Big Yank victory at Truk indicated by Adm. McCain (2-18-44)

The Pittsburgh Press (February 18, 1944)

Big Yank victory at Truk indicated by Adm. McCain

Naval air officer says day will be ‘memorable’ in U.S. history when facts are made known
By Sandor S. Klein, United Press staff writer

Washington –
Powerful elements of the Jap fleet, probably including battleships, were believed today to have been caught in the smashing U.S. Navy air assault on Truk, the enemy’s “Pearl Harbor.”

The full results of the attack were still unknown, but a high-ranking naval official, who may have had a part in planning it, hinted that the U.S. Pacific Fleet had scored a great triumph at Truk, the enemy’s big base in the Caroline Islands.

VAdm. John S. McCain, Deputy Chief of Naval Operations for Air who just returned from a visit to newly-won U.S. positions in the Marshalls, expressed confidence that when the results are made known, the day of the raid will be “memorable in our country’s history.”

Adm. McCain, Allied air commander during the early and crucial phases of the Solomons Islands campaign and first air officer on the Navy’s High Command, said in a radio address last night that the attack was no surprise to those who knew of the tremendous increase in American manpower and materiel.

He said:

It means that for a change we are carrying on warfare with enough instead of too little, too late. It means that we now have suitable bases from which to mount these strikes ever closer to the heart of the enemy.

Naval experts here were confident that important units of the Jap fleet were blasted by U.S. fliers at Truk. They said it was doubtful that the Truk operation would have been undertaken unless enough of the enemy fleet was present to warrant the risk.

Have big home fleet

However, they warned that destruction of the great Jap base, and even of the fleet stationed there, would not mean the end of the enemy’s sea power. The Japs also have a powerful fleet operating from bases in the homeland.

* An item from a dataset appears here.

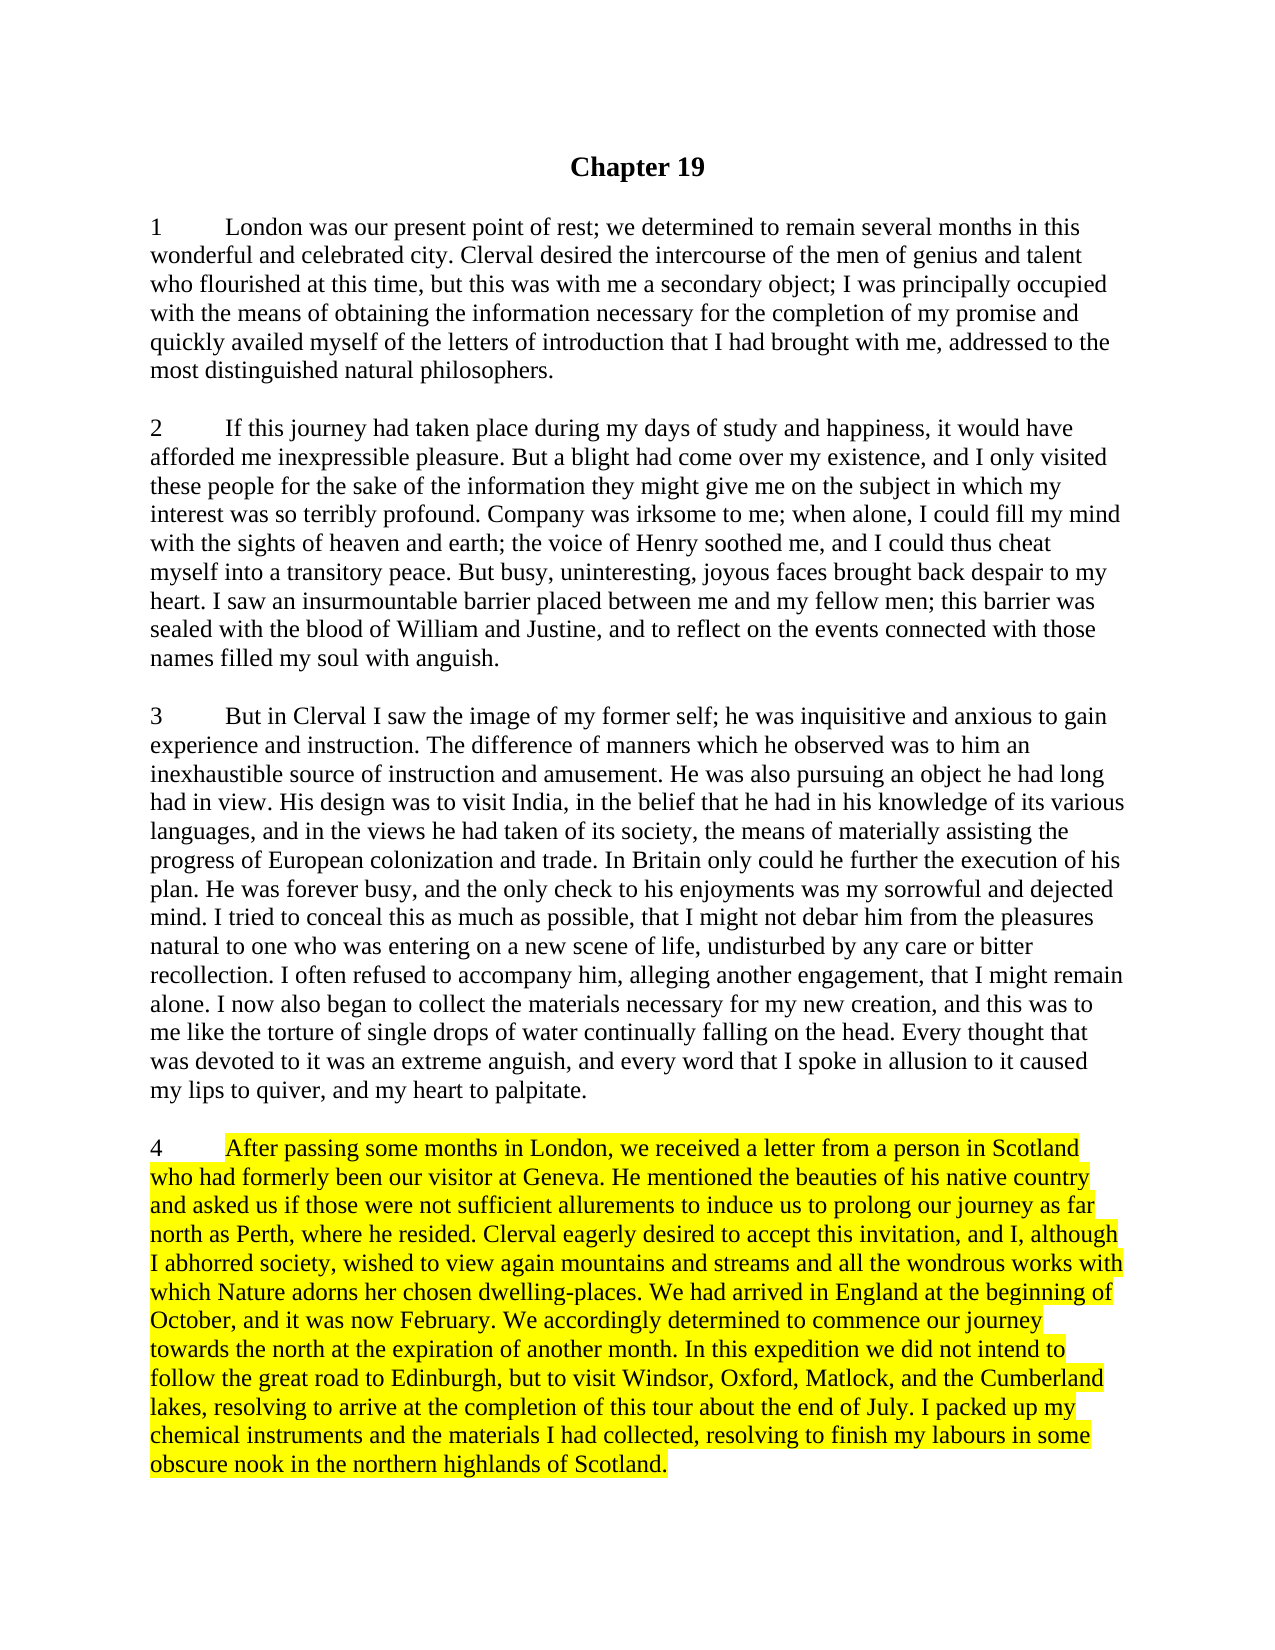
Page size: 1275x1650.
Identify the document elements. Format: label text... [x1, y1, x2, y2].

The attack on Truk, it was said, does not necessarily mean that the United States will launch a land invasion against the Carolines, as was done in the Marshalls and Gilberts. Instead, it may seek to neutralize Truk with steady bombings and then bypass it with a thrust farther west in the direction of the Philippines and ultimately, to the south coast of China.

May lose South Pacific

At any rate, these analysts said, if Truk is neutralized, Japan may be forced to pull its fleet out of the South Pacific for lack of a major naval base. This, of course, would mean evacuation of New Britain, New Ireland and other Southwest Pacific islands the Japs now occupy. These garrisons could not survive without seaborne transportation and supply.

More important in strategic considerations, however, was that Truk’s loss as a naval base to the Japs would give the U.S. Fleet a freer hand in the Central Pacific.

Seek to delay showdown

Adm. McCain told a press conference that the Jap fleet intended to delay a showdown as long as it could, but implied that the U.S. Navy was determined to force the decision.

He said:

They don’t want to fight us. They’ll delay it just as long as they can, but, of course, in the end they’ll have to do it. They’ve been licked in every department. Why should they fight us? They’ve been licked at night; they’ve been licked by lesser vessels; they’ve been licked all over the ocean – I don’t see why they should want to fight us.